It feels like January is slithering by. Like, is this month longer than all of 2017 blended? UGH. I’m about ready for a concoction( I say to myself every day at 3pm ). Most of the signs tackle some serious matter this weekend, like, large-scale, life-changing material. Still, thank god for weekends, amirite?

Aries

The Sun recruiting Aquarius continues to turn your imagination toward more social concepts. Shitty weather be damned. You’re getting out of the motherfucking live this weekend. Power past your feelings shit that might “re coming” sometime Friday night. Condemn your period or red wine if you ugly announce during the post-game this weekend.

Taurus

According to your weekend horoscope, your Friday-Sunday will be all about realise concepts. Yes, cue Kylie Jenner’s 2017 resolution. While you’re hectic this weekend living your life and not dwelling on shit, be prepared to receive random emotional purity about where you accept with ties-in, dreamy and platonic.

Gemini

No one wants to be in the place on Friday, but if you simply can’t escape, don’t annoy. A Moon-Saturn aspect is helping you come clear about where you’re ability in your job. If your period controls by and you’re candidly experiencing your work, this is the right road for you. If each and every Saturday can’t come soon enough, it’s a signaling you should abuse this weekend to smooth your resume and start looking for a brand-new opportunity.

Cancer

If you really want to bail with someone this weekend, you should bring up some penetrating shit to talk about. It clangs funny, but if you feel like you haven’t been connecting with your best friend or boyfriend, it might be time to talk about the real existential issues like who’s the best Kardashian sister or what happens when you die.

Leo

The Sun participating Aquarius is great news for your partnership zone.
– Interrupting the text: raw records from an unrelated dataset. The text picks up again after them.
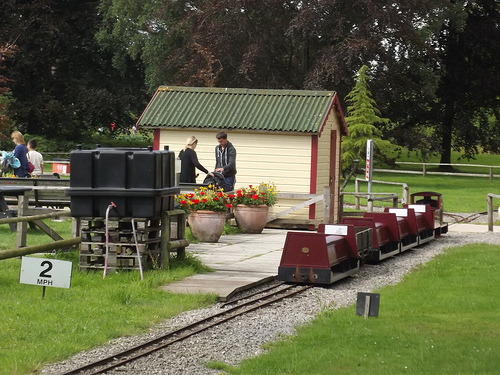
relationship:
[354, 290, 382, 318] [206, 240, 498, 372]
object in grass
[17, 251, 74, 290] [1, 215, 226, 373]
sign on grass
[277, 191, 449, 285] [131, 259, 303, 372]
train on tracks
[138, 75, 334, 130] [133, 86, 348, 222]
green roof on building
And no, that’s not a code name for your vagina. A significant other or best friend will want to get closer to you. Work on parting your time this weekend between all persons who reaches out to hang out with you. You never know when you could use a acquaintance or lover.

Virgo

Ah, there’s some shit you’ve been meaning to say. This weekend might be the time to bite the bullet and only get it off your chest. If you can’t muster the fucking mettle to tell your best friend that she’s dating human garbage, it might be season that you get the fuck over it and never bring it up. It’s like a “speak now or eternally nurse your peace” various kinds of thing.

Libra

It’s time to turn up the enjoy in your life. The Sun opening Aquarius has you feeling a little more romantic, but that doesn’t mean you need to fall in love with some buster. It’s time you descend more in love with yourself. That resounds cliche and fucking stupid, but you’ll thank you for asking afterwards after you’ve are used in yourself.

Scorpio

It’s time to address some problems with a relationship you have. It’s good you just tell your roommate that you’re fucking tired of bathing her bowls on Friday, so you don’t time fester in your hatred all weekend long. The Moon-Saturn aspect could form a potentially hard dialogue into a real heart-to-heart.

Sagittarius

The Sun in Aquarius intends it has moved into a obscured part of your graph, so don’t be surprised if you’re not your usual soul. Acts in your life might seem a little confounding. Don’t worry, it won’t be long before you return to your general badassery. This is the weekend to precisely chill. Aren’t there like, a shitton of movies you been meaning to see? Do that this weekend, k?

Capricorn

Your money cycle is just ramping up as the Sun enrolls Aquarius. That can be great word if you’ve been working on a objective that’s going to help you rake in the currency. This weekend, don’t spend what the hell are you don’t have. It experiences nice to celebrate, but make sure you celebrate within your restrictions so you’re not a total povo until next Friday’s paycheck.

Aquarius

A long-standing publish with your cash flow is soon to be over. Whether you’ve been looking for a new job or you’ve really had to slowly hack away at some invoices, things are really ogling up for you during the next four weeks. Keep up the schmooze sport up this weekend. An influential person you run into while out and about could have a real impact on your future.

Pisces

Leave the past in the fucking past this weekend. The Sun transitioning through Aquarius over the next four weeks has you doing a lot of manifesting. Just don’t told that reminiscing turn into a late-night response to the “U Up” text from your ex. The concept about hindsight is that it can oblige situations look more plea than they actually are. Remember that your ex has a insignificant dick and met you are interested in shit. Identify, desire to text back: gone.